Enfant qui tète sa mère,
bientôt sa mère le détestera,
avant de lui ôter la tête.
Les yeux commencent par un point,
la douleur les allonge vers le bas,
le regard tire d’eux l’horizon,
et il faut compléter le triangle
toute sa vie, avec les mains.
Ce qui sort de ta bouche,
c’est d’abord la fumée d’une cigarette ;
et puis c’est tout le reste.
Si tu es en première
Si tu es en première
quand je suis en seconde
qu’est-ce donc qui s’est décoiffé ?
Où est la brosse, où est le peigne, où est le vent ?
où est la chevelure ?
Soleil, par qui les feuilles sont des lampes transparentes.
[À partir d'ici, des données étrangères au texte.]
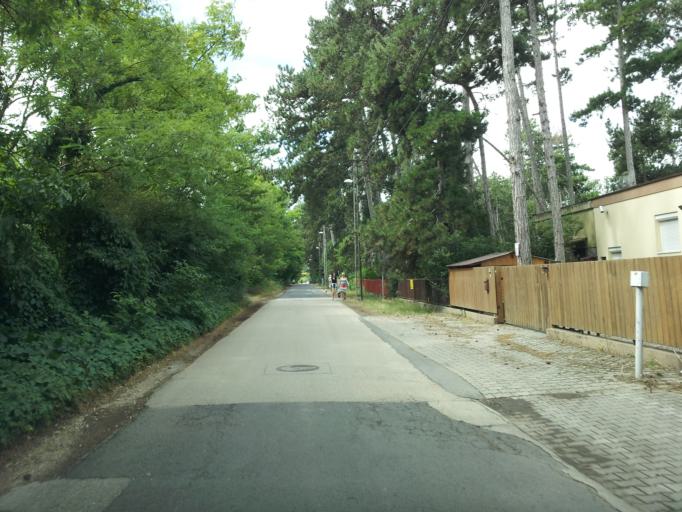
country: HU
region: Somogy
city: Balatonszabadi
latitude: 46.9426
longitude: 18.1337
Orgueil, par qui les filles montent dans les wagons rouges.
Honte, qui donne à l’homme une allumette vite éteinte.
Quand de l’eau entre dans la noix
par la fente de sa coquille,
chaque moitié sur l’eau qui noie
bientôt peut-être flottera.
Si je monte au Palais-Royal,
quand tu descends au Châtelet,
les rails restent si parallèles
qu’on voudrait être des roues.
Parfois, d’un moment
Parfois, d’un moment, tu peux dire
qu’il est huit heures,
ou que c’est le moment de remonter ta montre.
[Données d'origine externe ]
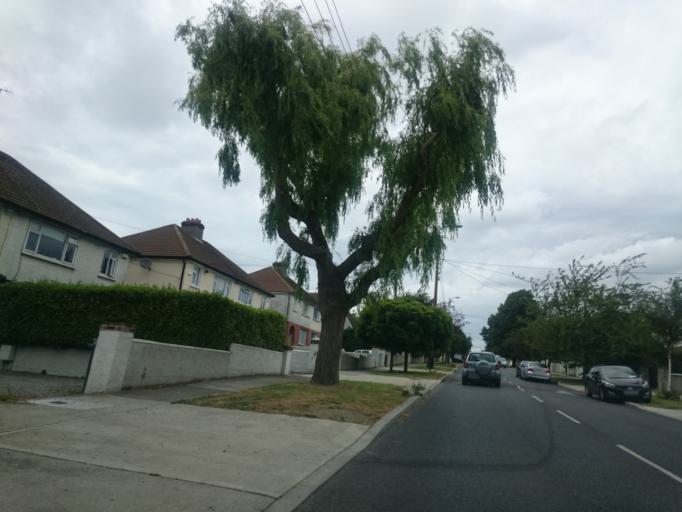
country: IE
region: Leinster
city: Mount Merrion
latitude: 53.2899
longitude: -6.2087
Mais tu diras bien autre chose
Pour peu qu’à ce moment un autocar t’écrase.
Or, il y a toujours
quelque chose qui nous écrase,
ne serait-ce que notre poids.
Et ce qui nous écrase,
comme un autocar, est parfois
plein de militaires joyeux.
À tout moment ,
il faut les mentionner aussi.
Je lui ai crié
Je lui ai crié :
Madame ! Madame !
Votre parapluie,
je crois, s’est ouvert.
Fallait-il plutôt
ne pas le lui dire ?
le fermer de force ?
ne pas l’avoir vu ?
se mettre en colère ?
L’aurais-je quittée
de toute manière
aussi las de vivre ?
Roland Dubillard, Je dirai que je suis tombé, Gallimard, 1966, p. 79-82.